— begin Data provided —

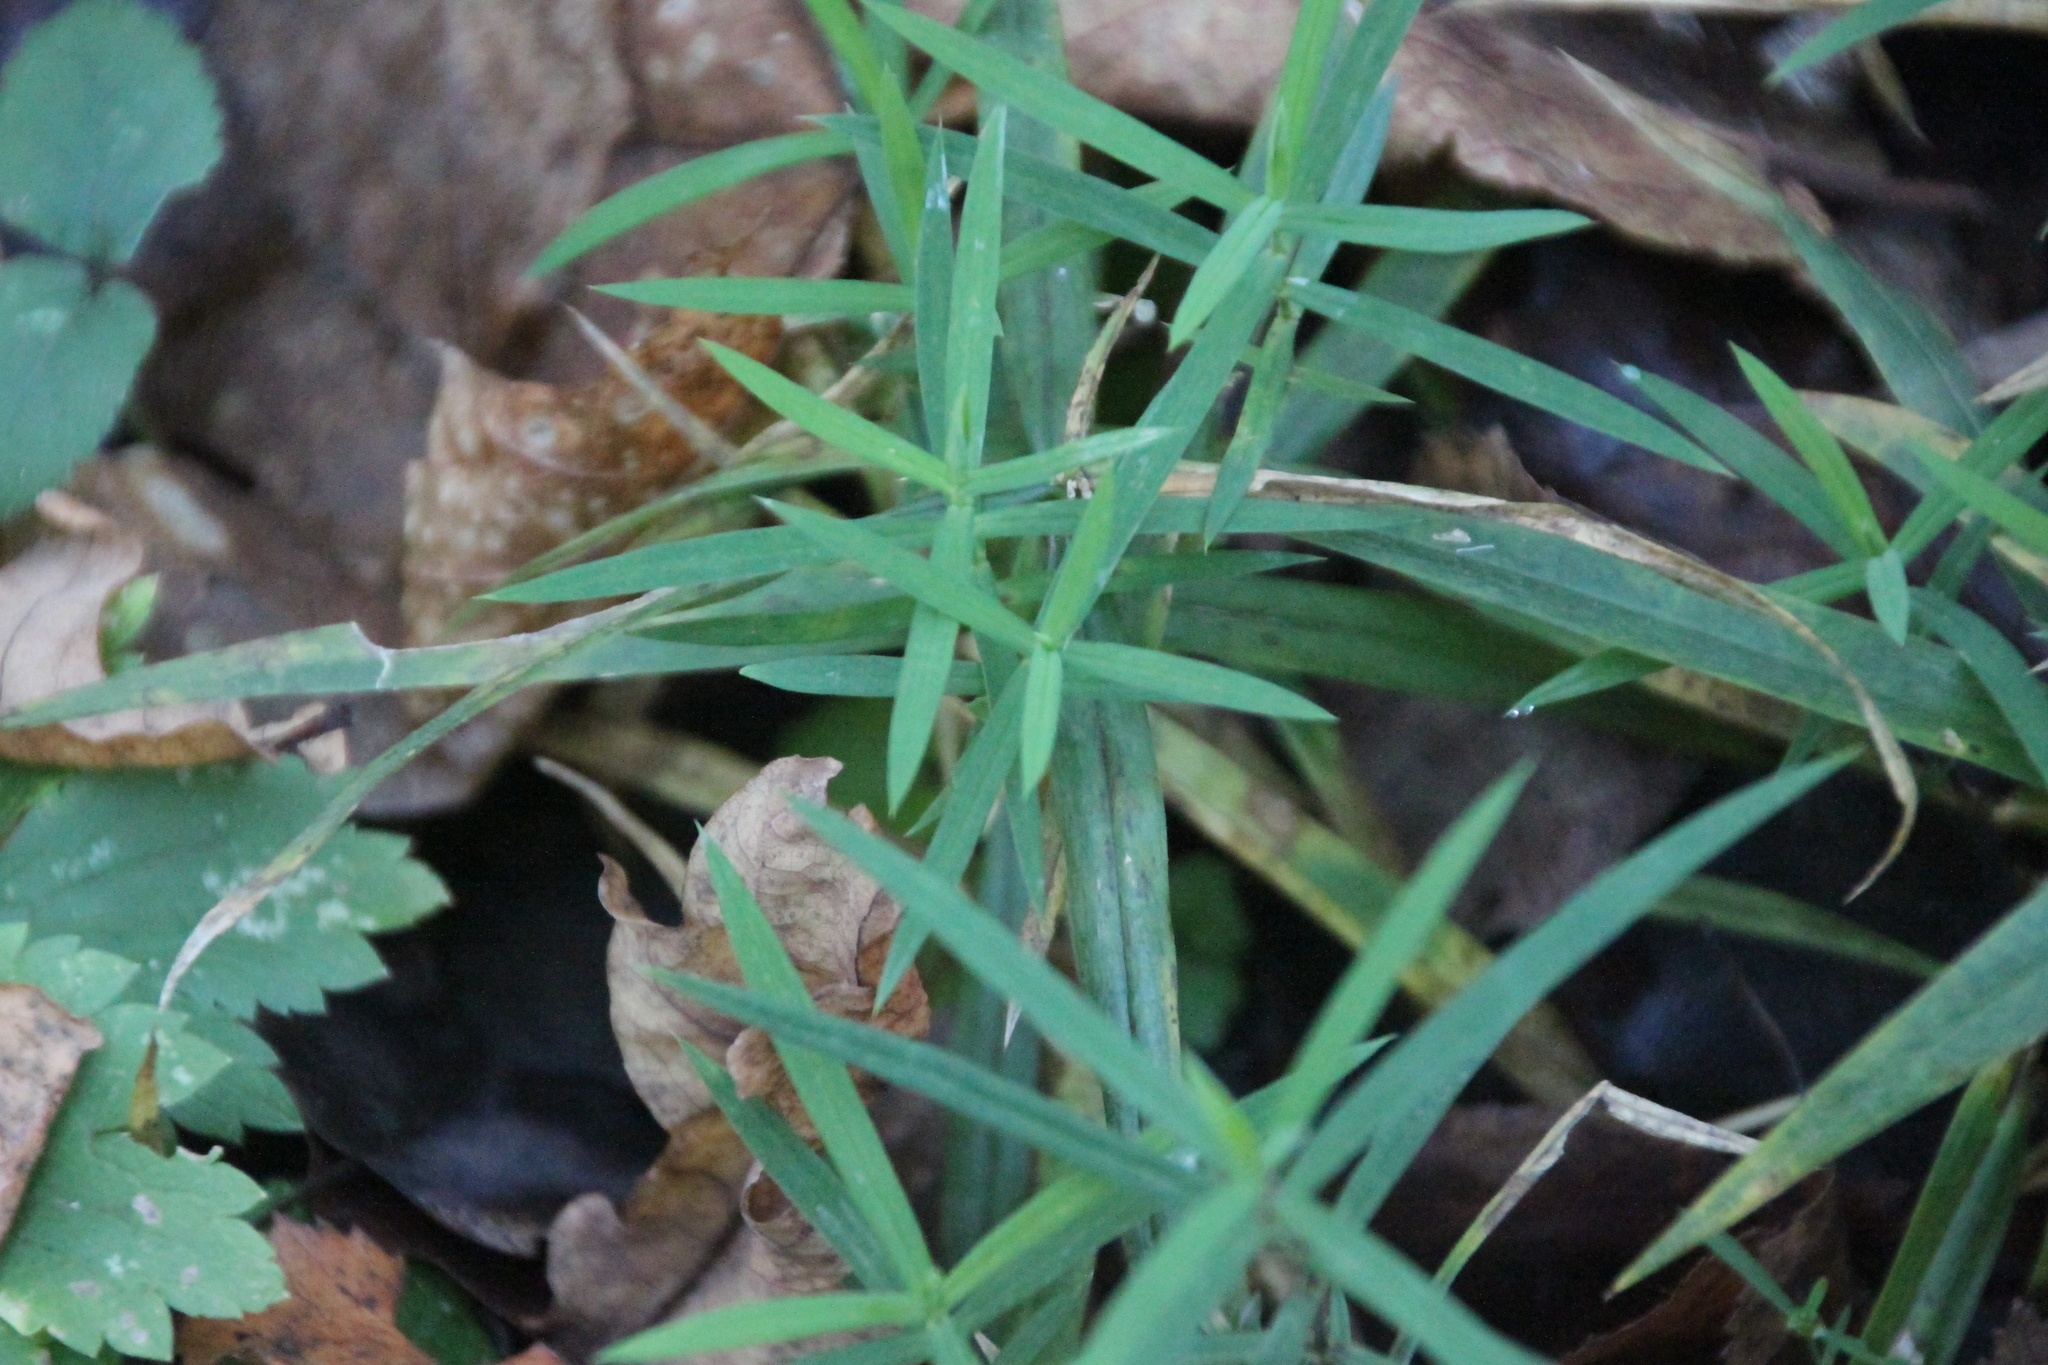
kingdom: Plantae
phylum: Tracheophyta
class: Magnoliopsida
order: Caryophyllales
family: Caryophyllaceae
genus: Rabelera
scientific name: Rabelera holostea
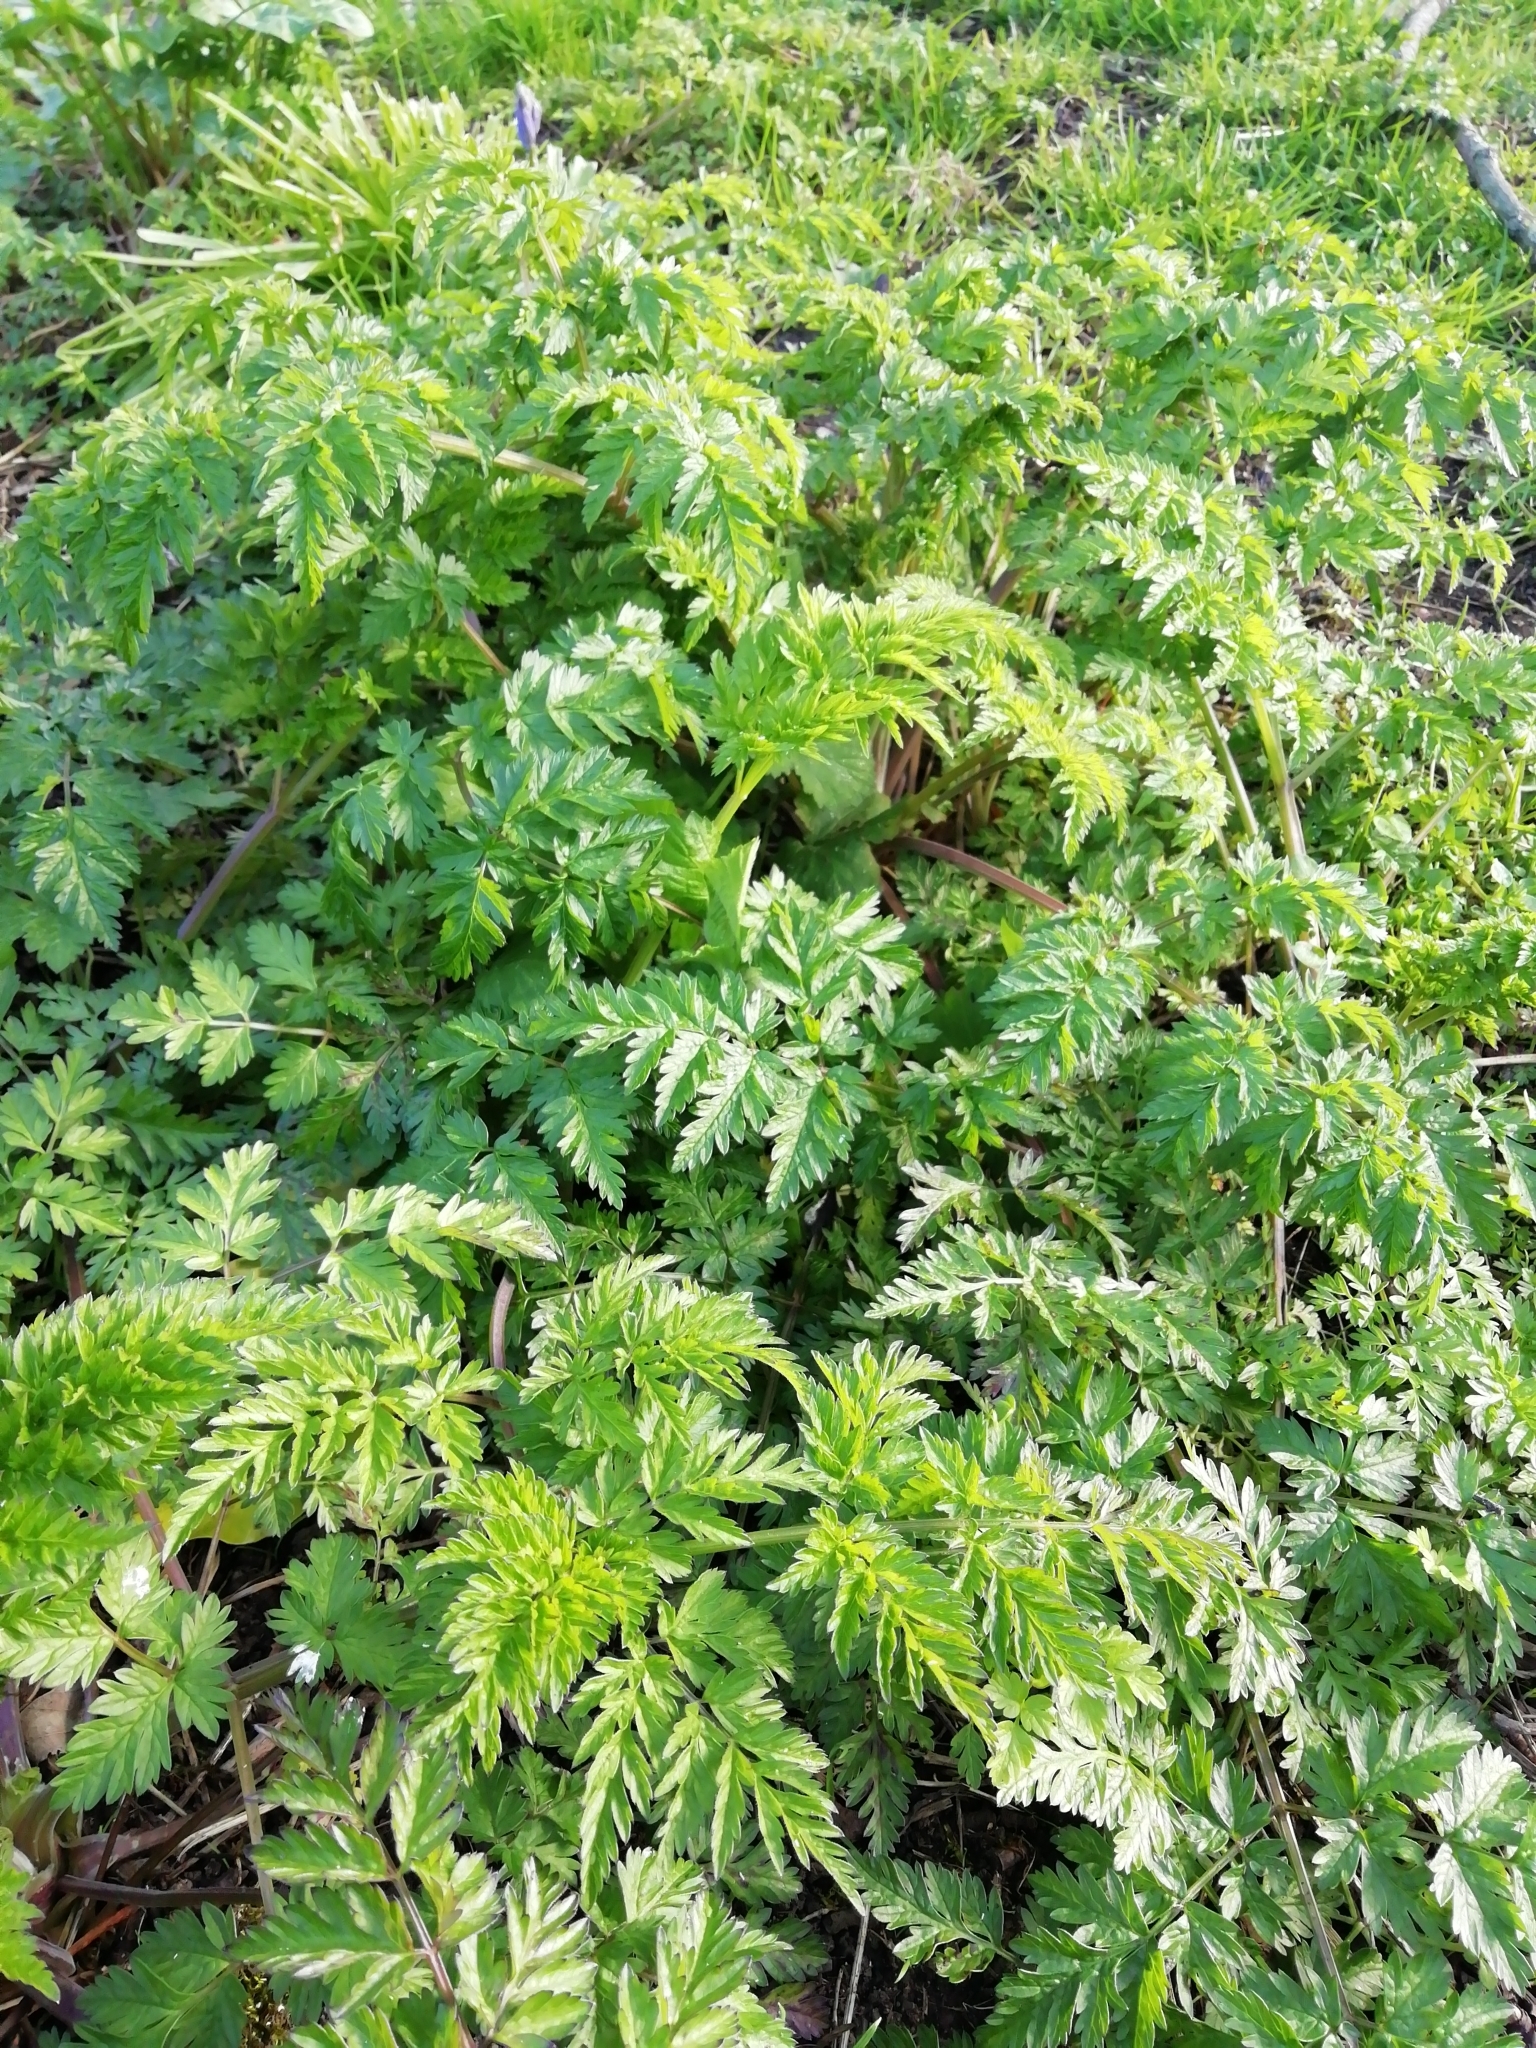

— end Data provided —

- Directions for this task
Recast the data above as a numbered list with one line per number. Leave out blank lines and the pictures.

- Solution for this task
1. kingdom: Plantae
2. phylum: Tracheophyta
3. class: Magnoliopsida
4. order: Caryophyllales
5. family: Caryophyllaceae
6. genus: Rabelera
7. scientific name: Rabelera holostea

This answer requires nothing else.